Recycling is no panacea

Sadly, Prof Read says recycling asphalt will also not provide a panacea.

‘There is a view, and I believe it is misguided, that you can just recycle asphalt ad infinitum. We have done research that shows it does get to a certain point where you can no longer recycle the material back into the same use. I don’t know how many times, but you can’t do it an infinite number. We need to do some work in this area to make sure that inadvertently we don’t create a legacy problem for the future.

‘Increasing the amount of recycled material is a good thing. In the UK, it’s about 15-18% and most asphalt plants without any modification could quite happily go to 30%, but around the world we recycle less than 10%.

That’s still 200 million tonnes recycled back into asphalt every year; I read somewhere that it is the most recycled material in the world. We could do more and we will need to do more.’

One way to do more is to re-engineer the properties of bitumen itself.

‘I can start to take apart the bitumen. I can model it and I can look at what parts give which properties, and therefore enhance elements. There are about 13 deficiencies we have identified that you commonly see in bitumen. We are working towards being able to engineer all of those deficiencies out. I would say we probably cracked about eight of the 13.’

‘Asphaltenes are the big heavy compounds which we have known for a long time are connected to aging and adhesion in bitumen. Working with IBM, looking at the structures in asphalt and using supercomputing molecular modelling, we have created models of what an asphaltene looks like. It is made up of parallel plates, interconnected by carbonal chains.

‘When you have lots of entanglements of all these carbonal chains the plates can no longer slide over one another, and if they can’t slide you end up with a very brittle bitumen. If you can control the amount of chains and their entanglement you can control the amount the plates can slide over one another, and hence increase or decrease the ductile nature of the bitumen. This is what we are doing at a molecular level.’

Finally, we had to ask, what is the perfect road?

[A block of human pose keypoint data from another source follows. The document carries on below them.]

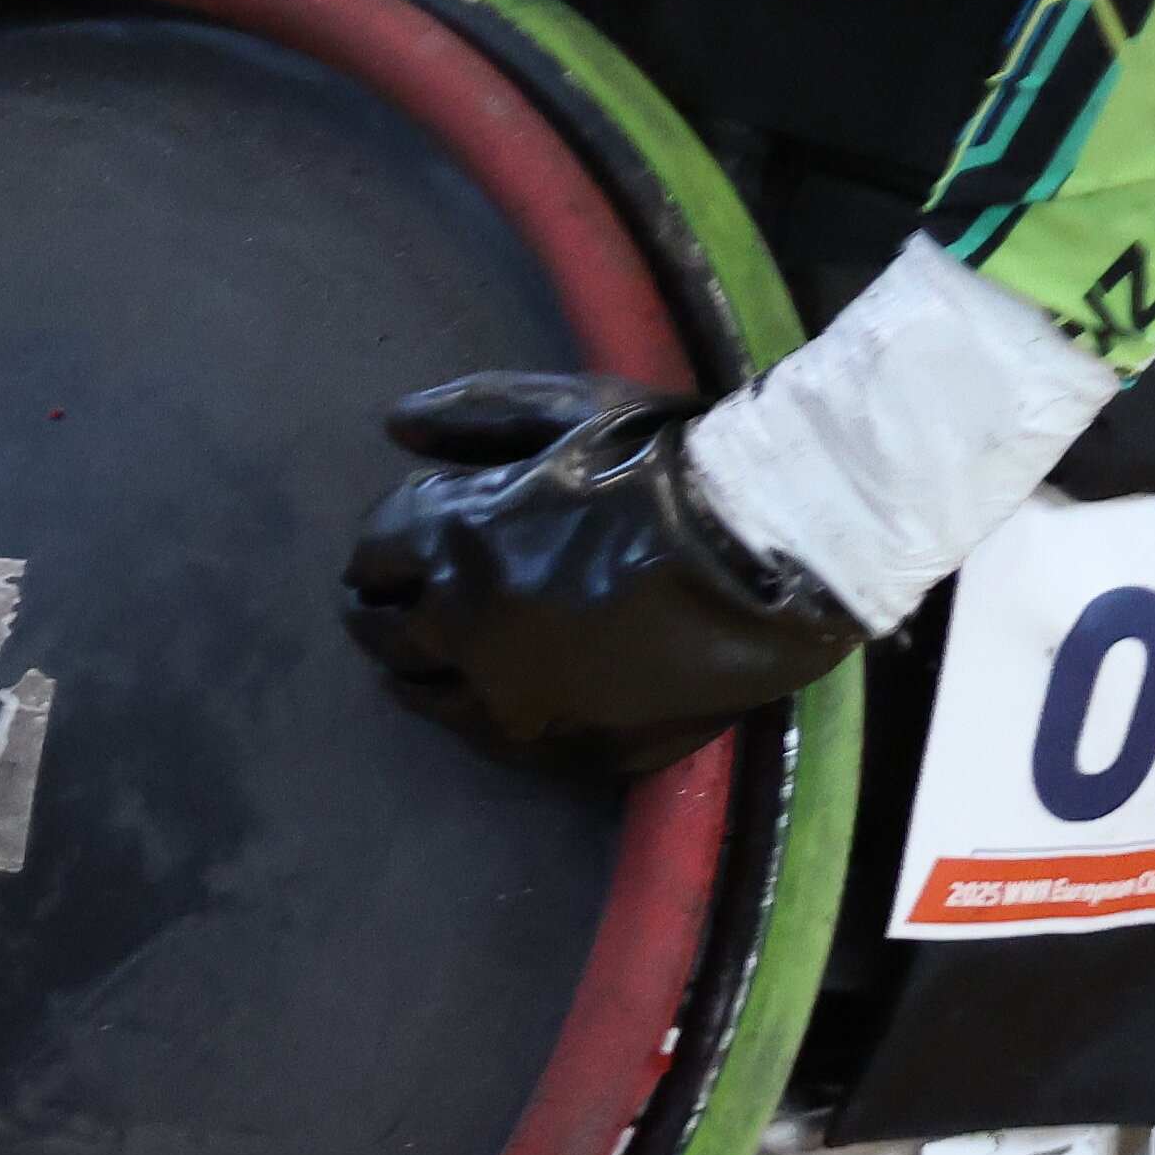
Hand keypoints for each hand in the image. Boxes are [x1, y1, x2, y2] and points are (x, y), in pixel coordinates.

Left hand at [336, 369, 875, 776]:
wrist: (778, 550)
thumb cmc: (673, 463)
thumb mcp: (570, 409)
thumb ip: (473, 415)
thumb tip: (396, 430)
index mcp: (457, 537)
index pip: (376, 555)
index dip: (383, 550)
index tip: (395, 552)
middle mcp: (469, 625)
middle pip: (384, 633)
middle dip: (381, 612)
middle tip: (391, 609)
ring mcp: (520, 696)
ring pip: (427, 699)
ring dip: (417, 673)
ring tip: (428, 661)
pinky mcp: (573, 745)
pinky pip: (495, 744)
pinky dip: (479, 719)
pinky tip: (490, 702)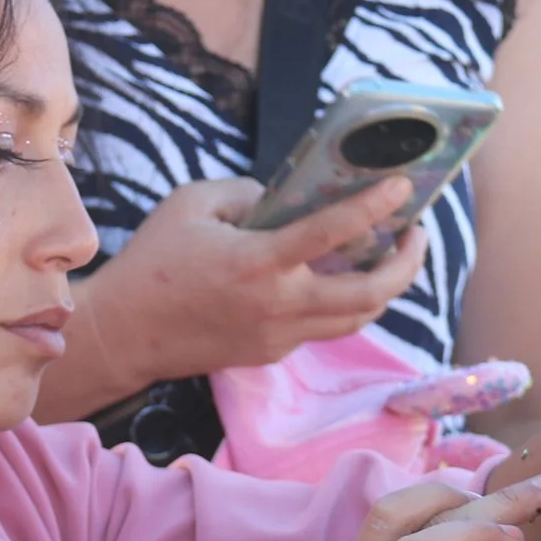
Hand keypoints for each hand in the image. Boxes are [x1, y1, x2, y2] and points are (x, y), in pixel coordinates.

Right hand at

‘For me the ideal road structure would be a thick, structural layer at the bottom to make it a perpetual pavement. This would use high levels of recycled product and a hard modified binder. On top of that I would have a double layer of porous asphalt, a base course and a wearing course. I would make the road essentially a sustainable urban drainage system, a huge reservoir that can absorb water and then attenuate the flow out to the drains. Being porous asphalt it would be very quiet to drive on, it would reduce glare, with no spray. You would plane it out every 10 years and replace it.

‘I would also identify all of the sources of high PSV stones and only use them in the surface course, making the roads safer, so we get very good micro and macro texture in both dry and wet skid resistance.’

After all these years, we need to ask the question more than ever – what is a road? Shell is starting to answer that question in new and incredible ways. For now we can say the answer is, it’s changing. Our roads are changing.